Model T Lessons on Value Tell Us Why EVs Aren’t Selling

Model T Lessons on Value Tell Us Why EVs Aren’t Selling

Bob Tomaine NaturalGasNOW
Contributing Writer

 

[Editor’s Note: Bob Tomaine compares the values of Henry Ford’s Model T with todays electric vehicles, which are neither new nor valuable and offer only political correctness.]

Few would dispute that while Henry Ford was a mercurial eccentric, he was also a visionary. Granted that he could be sometimes biased, occasionally naïve, always obstinate, a bit of a crackpot and oftentimes not just a little cranky, he was a genius and his contributions cannot be dismissed.

Model T

In a photo that might have been taken a century ago, a Model T Ford rounds a curve on a southern Pennsylvania country road in 2019. The Model T was practical, affordable and easily maintained and repaired, qualities that helped it to change American life and have now been replaced by the political correctness of electric vehicles.

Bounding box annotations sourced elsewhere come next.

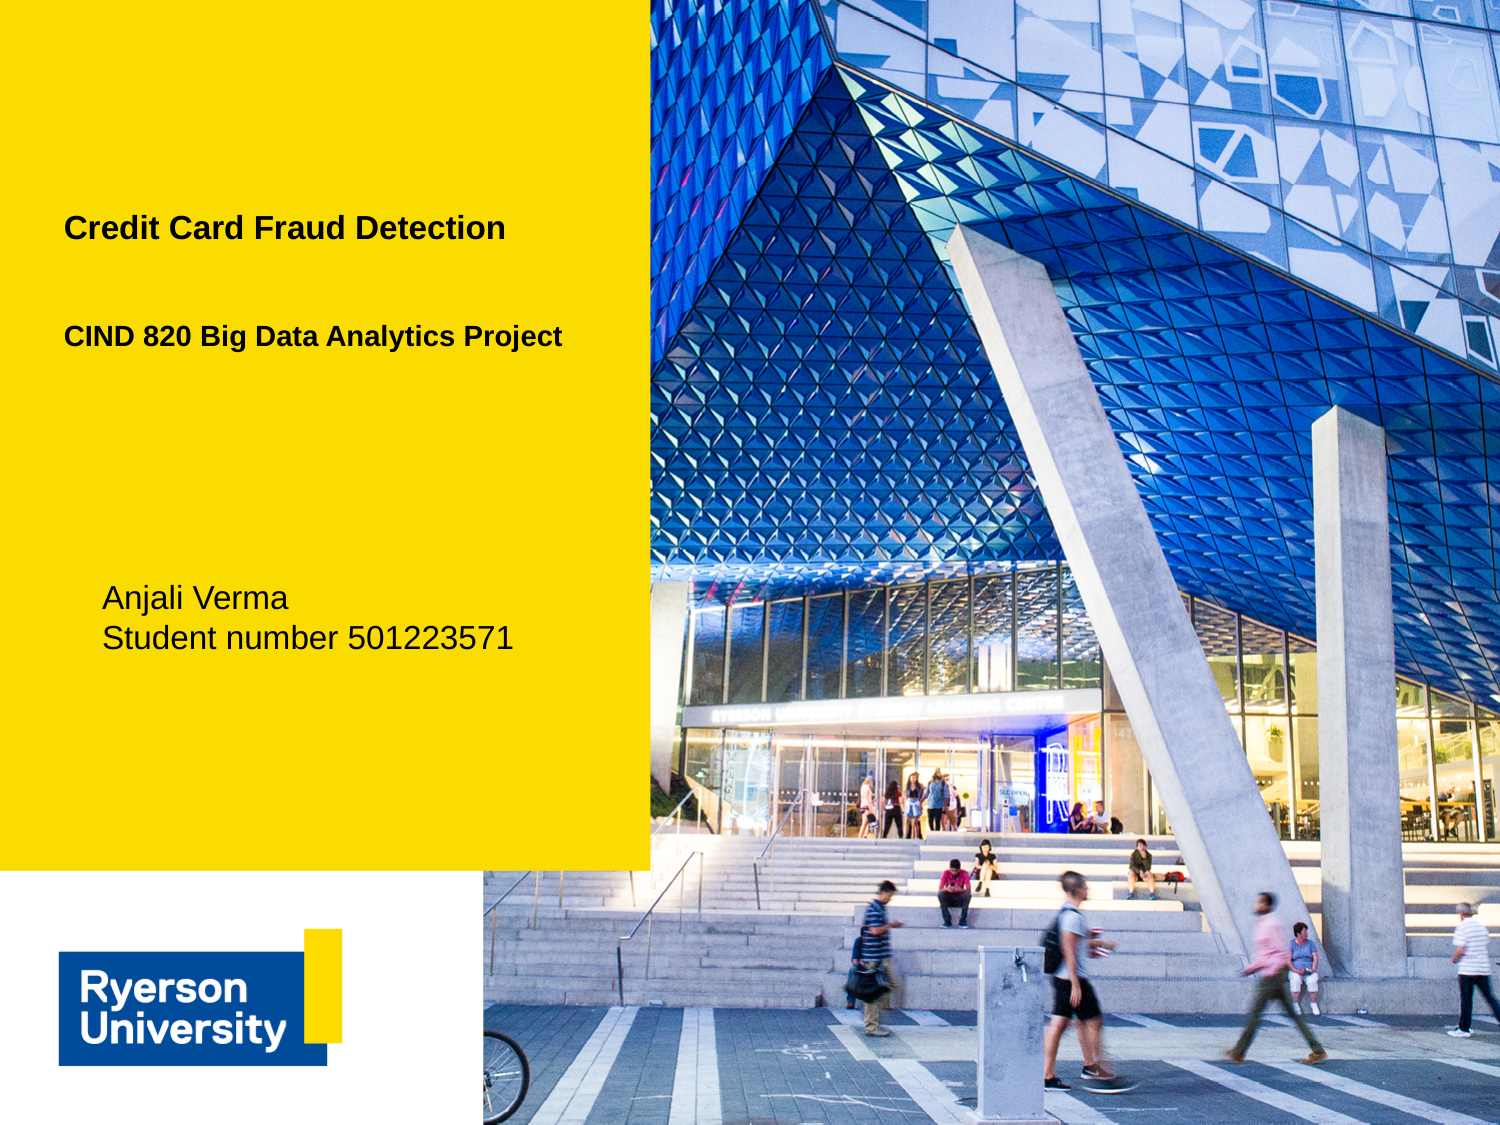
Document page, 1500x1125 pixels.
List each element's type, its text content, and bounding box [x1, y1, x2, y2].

title Credit Card Fraud Detection CIND 820 Big Data Analytics Project [48, 26, 643, 516]
subtitle Anjali Verma Student number 501223571 [87, 562, 533, 739]
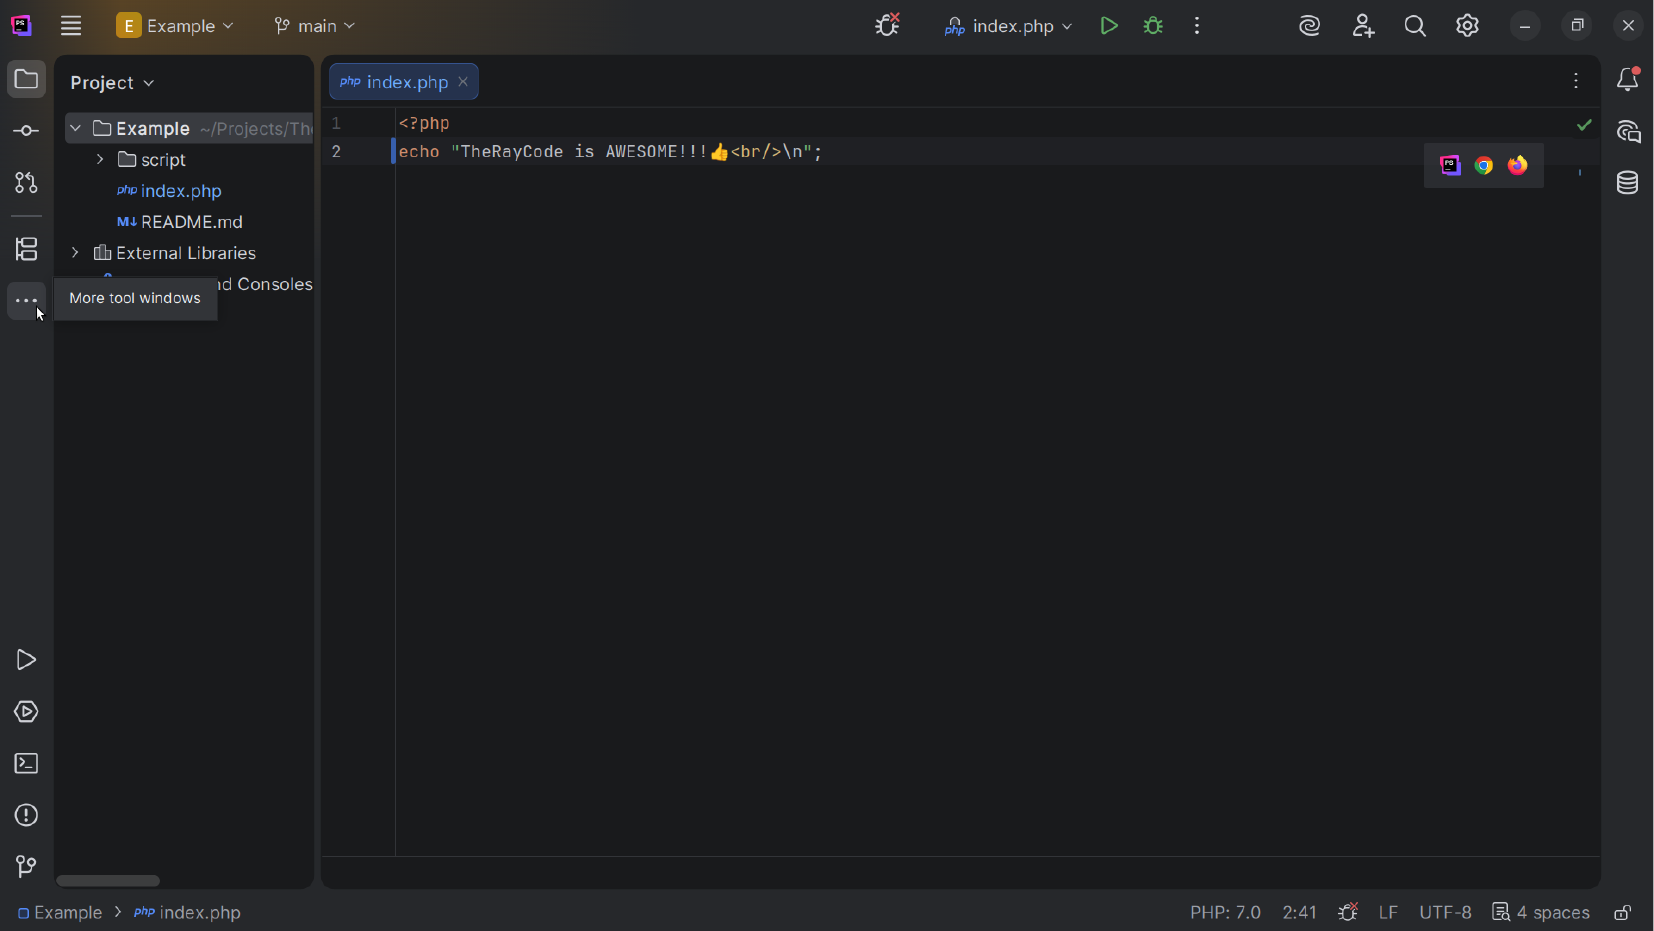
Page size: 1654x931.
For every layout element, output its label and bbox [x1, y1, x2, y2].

text_box [15, 15, 31, 31]
picture [0, 0, 1654, 931]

Ford was a tinkerer, one of many scratching their heads in the era when the idea of horseless carriages was beginning to seem a little less ridiculous and a little more possible. His first success was the Quadricycle that he test-drove on June 4, 1896 and that led to another prototype in 1898. Various corporations followed over the next several years before the Ford Motor Company was established on June 6, 1903. 

Real production began that year with the 78-inch wheelbase Model A, a two-cylinder, eight-horsepower runabout at $800 or a tonneau at $900. In today’s dollars, the runabout would cost $27,570 and the tonneau $31,014. Larger and costlier cars followed, but 1906 brought the Model N and looking back, its $500 price clearly hinted at future Fords. 

The Model T was introduced in October of 1908, starting at $825 for a two-seat runabout. Its four-cylinder engine developed 22 horsepower, it rode a 100-inch wheelbase and was driven from the left side, but most importantly, the Model T embodied the philosophy that Henry Ford had been refining for years. 

He later portrayed that philosophy as something of a quest when he recalled promising that “I will build a car for the great multitude. It will be large enough for the family, but small enough for the individual to run and care for. It will be constructed of the best materials, by the best men to be hired, after the simplest designs that modern engineering can devise. But it will be so low in price that no man making a good salary will be unable to own one and enjoy with his family the blessing of hours of pleasure in God’s great open spaces.”

Possibly the best evidence of his success in meeting that goal is the fact that by the time the Model T faded away in May, 1927, more than 15 million examples had been built and the price at the end had dropped to as low as $380, the equivalent of $6,778 today. The clichés about its having put America on wheels and removed the isolation of rural communities are essentially true. 

Admittedly, during the Model T’s production and later, Henry Ford had come up with such aberrations as the Peace Ship and worse, The Dearborn Independent, in addition to his unsuccessful opposition to unionization in the 1930s. But he also introduced the five-dollar workday that was a substantial plus for his employees on the assembly line even if it did mean that they’d have more money to buy Fords. And then there were his legal battles over the Selden patent, which he won at least partly because of his sheer orneriness.

Set aside for a moment the wrongheaded moves mentioned above and it’s easy to see that Henry Ford had a fascination with practicality and affordability as well as their combined impact on everyday life. It worked, as shown by the number of Model Ts built, the accessory industry that grew up around them to offer everything from four-wheel-drive conversions to running board-mounted luggage-carriers and the countless books. 

Model TA perfect example of the latter is the 1919 edition of “The Model T Ford Car And Farm Tractor. A Complete Reference on The Universal Car.” Its preface opens with the statement that “there is only one make of motor vehicle in the world that is sold in large enough quantities to warrant the publication of a special treatise on its repair and maintenance and that is the Ford Model T.” Wordy, but accurate, and it was a message not lost on competitors. 

General Motors’ Chevrolet Division gradually shifted its focus to the low-price market and in 1928 as the Model T’s replacement, the Model A, was being phased in, Chevy pushed Ford aside to become the top seller. Plymouth debuted in that price range the same year and other manufacturers – Independents remembered today mostly by knowledgeable car guys – followed the Big Three’s lead, but most were unable to compete.

It all began with the Model T, so what would Henry Ford and his equals, Alfred Sloan at GM and Walter Chrysler whose Chrysler Corporation introduced the Plymouth, think about the major automakers of today? If they somehow came back to visit for a time, would they be surprised to see how their companies had fallen into lockstep with the federal and state governments’ efforts to force electric cars on the driving public? 

More importantly, would they support vehicles that are overpriced for many drivers, the anathema that pushed Ford, GM and Chrysler to support the low-price market a century or so ago? Would they be pleased at those who followed them in the executive offices and decided to build electric vehicles that offer greater environmental impact and lesser utility than their proven internal-combustion-engine counterparts?

Or would they remember the failed electric cars of their own time and wonder why their successors understood so little of their industry’s history?